In case of heavy rain or continuous rainy weather, the unhardened surface of the fill body should be covered. After the completion of pouring, the surface should be covered and maintenance shall be performed immediately to prevent the loss of moisture. During the period, it is forbidden for pedestrians to pass through. After pouring the top of the building, the surface of the building shall be immediately covered with a plastic film or a geotextile to maintain the moisture. The curing time shall be no less than 7 days. The premixed curing soil shall be in the flow state, and the backfilling shall not require vibrating. Fig. 16 shows the premixed curing soil backfill construction picture. The premixed solidified soil has better impermeability than the original soil, and it can be used as a water blocking zone.
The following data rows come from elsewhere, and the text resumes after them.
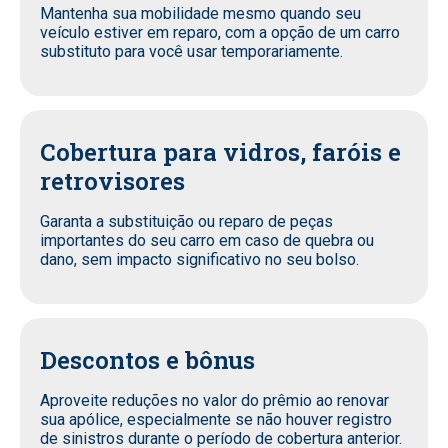
Mantenha sua mobilidade mesmo quando seu
veículo estiver em reparo, com a opção de um carro
substituto para você usar temporariamente.
Cobertura para vidros, faróis e
retrovisores
Garanta a substituição ou reparo de peças
importantes do seu carro em caso de quebra ou
dano, sem impacto significativo no seu bolso.
Descontos e bônus
Aproveite reduções no valor do prêmio ao renovar
sua apólice, especialmente se não houver registro
de sinistros durante o período de cobertura anterior.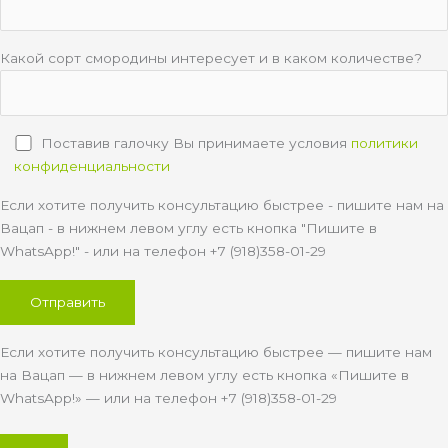
Какой сорт смородины интересует и в каком количестве?
Поставив галочку Вы принимаете условия
политики
конфиденциальности
Если хотите получить консультацию быстрее - пишите нам на
Вацап - в нижнем левом углу есть кнопка "Пишите в
WhatsApp!" - или на телефон +7 (918)358-01-29
Если хотите получить консультацию быстрее — пишите нам
на Вацап — в нижнем левом углу есть кнопка «Пишите в
WhatsApp!» — или на телефон +7 (918)358-01-29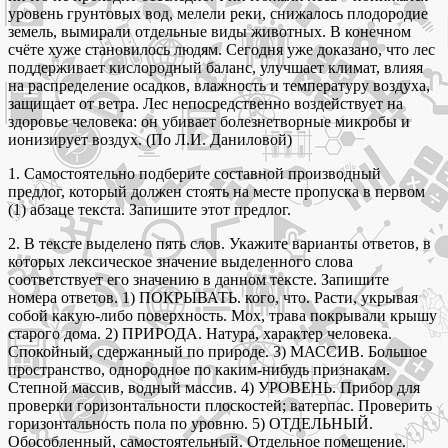
уровень грунтовых вод, мелели реки, снижалось плодородие
земель, вымирали отдельные виды животных. В конечном
счёте хуже становилось людям. Сегодня уже доказано, что лес
поддерживает кислородный баланс, улучшает климат, влияя
на распределение осадков, влажность и температуру воздуха,
защищает от ветра. Лес непосредственно воздействует на
здоровье человека: он убивает болезнетворные микробы и
ионизирует воздух. (По Л.И. Даниловой)
1. Самостоятельно подберите составной производный
предлог, который должен стоять на месте пропуска в первом
(1) абзаце текста. Запишите этот предлог.
2. В тексте выделено пять слов. Укажите варианты ответов, в
которых лексическое значение выделенного слова
соответствует его значению в данном тексте. Запишите
номера ответов. 1) ПОКРЫВАТЬ. кого, что. Расти, укрывая
собой какую-либо поверхность. Мох, трава покрывали крышу
старого дома. 2) ПРИРОДА. Натура, характер человека.
Спокойный, сдержанный по природе. 3) МАССИВ. Большое
пространство, однородное по каким-нибудь признакам.
Степной массив, водный массив. 4) УРОВЕНЬ. Прибор для
проверки горизонтальности плоскостей; ватерпас. Проверить
горизонтальность пола по уровню. 5) ОТДЕЛЬНЫЙ.
Обособленный, самостоятельный. Отдельное помещение.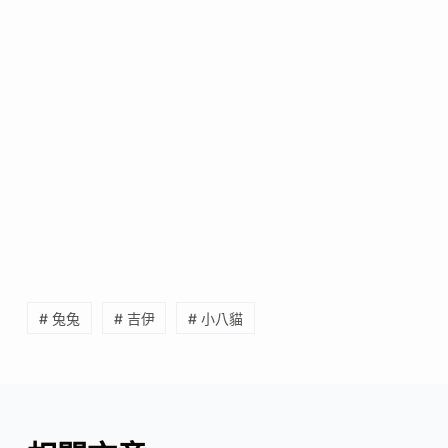
# 兔兔
# 吉伊
# 小八貓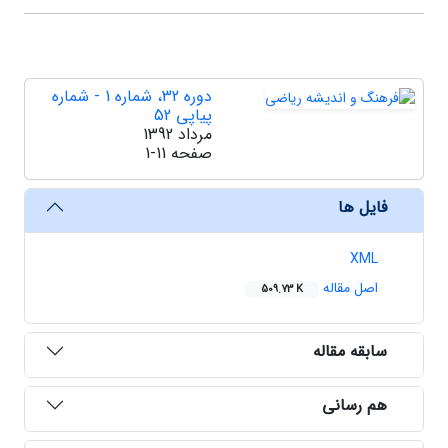
دوره 32، شماره 1 - شماره
پیاپی 52
مرداد 1392
صفحه
1-11
فایل ها
XML
اصل مقاله
509.73 K
سابقه مقاله
هم رسانی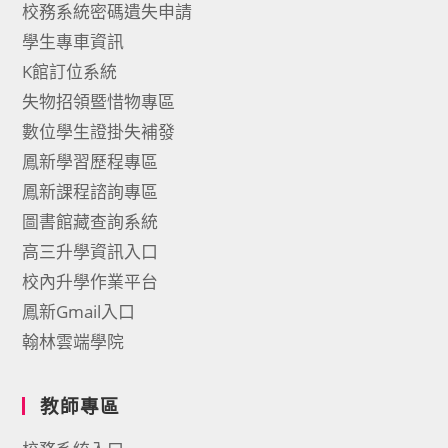
校務系統密碼遺失申請
學生專車資訊
K館訂位系統
失物招領暨惜物專區
數位學生證掛失補發
鳳新學習歷程專區
鳳新課程諮詢專區
圖書館藏查詢系統
高三升學資訊入口
校內升學作業平台
鳳新Gmail入口
翰林雲端學院
教師專區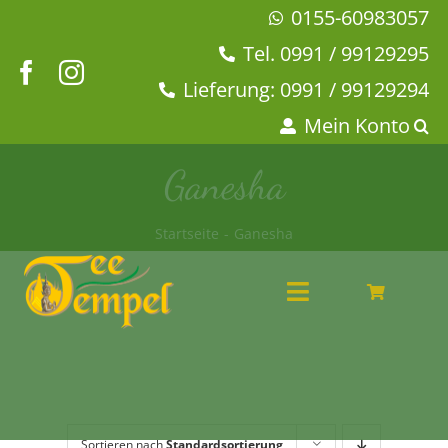
Zum
0155-60983057
Inhalt
Tel. 0991 / 99129295
springen
Lieferung: 0991 / 99129294
Mein Konto
Ganesha
Startseite
Ganesha
Toggle
Navigation
Angebote
Tee & Chai
Kaffeehaus
Geschirr
Sortieren nach
Standardsortierung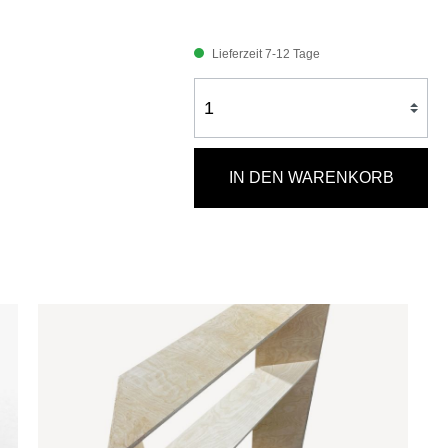
Lieferzeit 7-12 Tage
IN DEN WARENKORB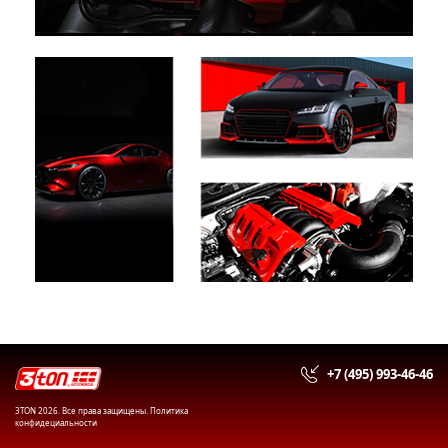
+7 (495) 993-46-46
3TON 2026. Все права защищены.
Политика
конфидециальности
The waterproofing of the underground structure is highly favorable. Fig. 17 shows the effect of backfilling with the premixed solidified soil for 12 h.

《Fig. 16》

Fig. 16. Premixed solidified soil backfill.

《Fig. 17》

Fig. 17. Design sketch of premixed solidified soil backfill.

《6 Conclusions》

6 Conclusions

(1) Considering the effect of the content of quartz powder on the compressive strength and elastic modulus of the epoxy grouting material, the optimum content of quartz powder is 1∶0.5–1∶0.8. In this interval, with the increase in the content of quartz powder, compressive strength increase is small (close to its maximum), and the range of elastic modulus values is close to the maximum as well.

(2) Considering the effect of quartz powder content on the shear strength and the project cost of low-temperature epoxy grouting material-bonded concrete, and ensuring that the gratetype joint can fully exert its effect, the optimum amount of quartz powder is determined as 1∶0.3–1∶0.7.

(3) Considering the effect of the size of quartz powder on the shear strength of low-temperature epoxy grouting materials, the particle size (D50) of quartz powder should be within the range of 18–25 μm. This size range can yield a better formula.

(4) The tensile strength of concrete bonded with epoxy grouting material depends on the tensile strength of the concrete, and has little relation with the content and particle size of the quartz powder in the epoxy grouting material.

(5) Full-scale tests have shown that the use of epoxy grouting material to bond the grooved joints ensures that the mechanical properties of the joints are guaranteed and can meet the engineering needs. This waterproofing of underground construction is highly favorable.

(6) The use of premixed solidified soil for the backfilling of foundation pits in underground works is beneficial in improving the nonuniformity of backfilling foundation tanks. Additionally, the anti-seepage performance of premixed solidified soils is better than that of in situ soils.